Si prezza un Draghi-bis senza Draghi-bis in quei 130 miliardi di domanda per rifinanziare il nostro debito a lungo termine? Viene da chiederselo. Ancor di più dopo il terremoto che ha investito Matteo Salvini alla requisitoria del processo Open Arms. Sei anni di carcere. Perché si sa, l’ostacolo all’agenda Draghi è la Lega. E solo la Lega. Fratelli d’Italia non ha problemi. Non a caso, domani Mario Draghi sarà a palazzo Chigi. E certamente non per una rimpatriata con il personale.
Ora date un’occhiata a questo link. Dopo i regolatori Usa che hanno dimezzato dal 19% al 9% l’aumento dei requisiti di capitale per le banche sistemiche al fine di tamponare crisi inattese, certificazione che quei 516 miliardi di unrealized losses che gravano sul sistema stanno per reclamare qualche agnello sull’altare dei tassi, ecco che anche la Bce pare pronta a cedere al pressing degli istituti di credito. Sulla questione dei prestiti facili a entità fortemente indebitate, il colpo di spugna pare alle porte. Casualmente, in Italia e in contemporanea riesplode la baruffa chiozzotta degli extra-profitti, la farsa di tutte le farse elettorali. E chi si erge subito a difesa delle banche, mostrando il petto nel difenderne le casse, dopo aver consentito agli istituti di non pagare un euro e utilizzare il surplus per ricapitalizzarsi? Antonio Tajani. Lo stesso che ha criticato apertamente la troppa timidezza Bce sul taglio dei tassi. Pur essendo ministro degli Esteri. Non delle Finanze. O Governatore di Bankitalia. Entrambi silenti sul tema. In compenso, è Segretario di Forza Italia. E non a caso, l’anima barricadera e missina di FdI, Ignazio La Russa, lo ha stuzzicato in maniera tutt’altro che rituale, quantomeno per la seconda carica dello Stato. In parole povere, ha detto in faccia all’alleato che il suo nervosismo fa capo alla necessità di tutelare la banca di famiglia. Ovvero, Mediolanum.

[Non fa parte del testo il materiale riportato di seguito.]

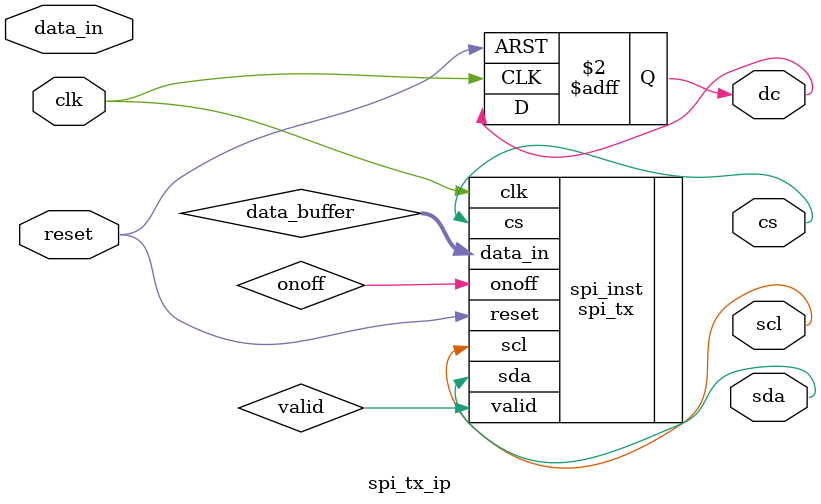
<source format=v>
`timescale 1ns / 1ps


module spi_tx_ip(
    input clk, reset,
    input [15:0] data_in,
    output cs, scl, sda,
    output reg dc
    );
    
    wire [7:0] data_buffer;
    wire onoff, valid;
    spi_tx spi_inst(
        .clk(clk), .reset(reset),
        .onoff(onoff),
        .data_in(data_buffer),
        .cs(cs), .scl(scl), .sda(sda),
        .valid(valid)
    );
    
    always @(posedge clk, posedge reset) begin
        if(reset) begin
            dc = 0;
        end
        else begin
        end
    end
    
endmodule

</source>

Tout se tient? Se sì, la situazione deve essere davvero a rischio. Perché dopo il mezzo golpe delle Europee e quello dell’Eliseo, ora la vernice della normalizzazione passa dal pennello all’idrante. E il clamoroso addio polemico di Thierry Breton alla Commissione europea, motivato con un’aperta accusa di ridimensionamento del suo ruolo da parte di Ursula von der Leyen, parla chiaro sul clima che alberga a Bruxelles. Perché parliamo del Commissario all’Industria e al Mercato interno. Nel pieno di una crisi industriale tedesca senza precedenti. E con l’Eliseo che non ha battuto ciglio e immediatamente designato il suo sostituto in Stéphane Séjourné. L’attuale ministro degli Esteri francese. Scelta tutt’altro che peregrina. La Francia è quantomai al centro del Risiko. Ma quanto sta avvenendo in queste ore, mentre la politica tarda a digerire gli ultimi bocconi del caso Sangiuliano, ci dimostra come l’Italia sia ancora il vero elefante nella stanza. E Mario Draghi il domatore.
Ma attenzione alle false speranze e alla logica del debito buono. Qui di buono c’è solo il servizio, la dote, il corredo. Ma a occhio e croce non verrà messo al sicuro, lontano dalle anche possenti e scoordinate dell’elefante. Viene messo all’incasso. Più che un 2011, forse un 1992. Silenzioso.